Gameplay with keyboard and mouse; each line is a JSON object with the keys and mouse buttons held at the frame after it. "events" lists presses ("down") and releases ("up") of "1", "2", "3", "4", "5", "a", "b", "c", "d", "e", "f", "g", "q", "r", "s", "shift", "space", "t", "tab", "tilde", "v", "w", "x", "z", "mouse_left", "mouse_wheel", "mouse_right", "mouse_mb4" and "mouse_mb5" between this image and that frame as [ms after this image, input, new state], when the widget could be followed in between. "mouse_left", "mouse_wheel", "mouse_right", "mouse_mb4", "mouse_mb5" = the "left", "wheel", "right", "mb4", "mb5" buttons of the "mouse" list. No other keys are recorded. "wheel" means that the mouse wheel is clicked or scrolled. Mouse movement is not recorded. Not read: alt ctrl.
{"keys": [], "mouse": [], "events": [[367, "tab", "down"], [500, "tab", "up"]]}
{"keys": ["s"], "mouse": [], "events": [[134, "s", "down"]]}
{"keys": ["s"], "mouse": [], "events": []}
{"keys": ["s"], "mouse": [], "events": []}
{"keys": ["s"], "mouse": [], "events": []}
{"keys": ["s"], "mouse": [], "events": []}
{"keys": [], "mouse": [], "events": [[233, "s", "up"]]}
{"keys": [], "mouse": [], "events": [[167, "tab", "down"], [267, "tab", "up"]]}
———
**TASK STATEMENT**
Scan the records above and report every line with the string "down".

**RESPONSE**
Gameplay with keyboard and mouse; each line is a JSON object with the keys and mouse buttons held at the frame after it. "events" lists presses ("down") and releases ("up") of "1", "2", "3", "4", "5", "a", "b", "c", "d", "e", "f", "g", "q", "r", "s", "shift", "space", "t", "tab", "tilde", "v", "w", "x", "z", "mouse_left", "mouse_wheel", "mouse_right", "mouse_mb4" and "mouse_mb5" between this image and that frame as [ms after this image, input, new state], when the widget could be followed in between. "mouse_left", "mouse_wheel", "mouse_right", "mouse_mb4", "mouse_mb5" = the "left", "wheel", "right", "mb4", "mb5" buttons of the "mouse" list. No other keys are recorded. "wheel" means that the mouse wheel is clicked or scrolled. Mouse movement is not recorded. Not read: alt ctrl.
{"keys": [], "mouse": [], "events": [[367, "tab", "down"], [500, "tab", "up"]]}
{"keys": ["s"], "mouse": [], "events": [[134, "s", "down"]]}
{"keys": [], "mouse": [], "events": [[167, "tab", "down"], [267, "tab", "up"]]}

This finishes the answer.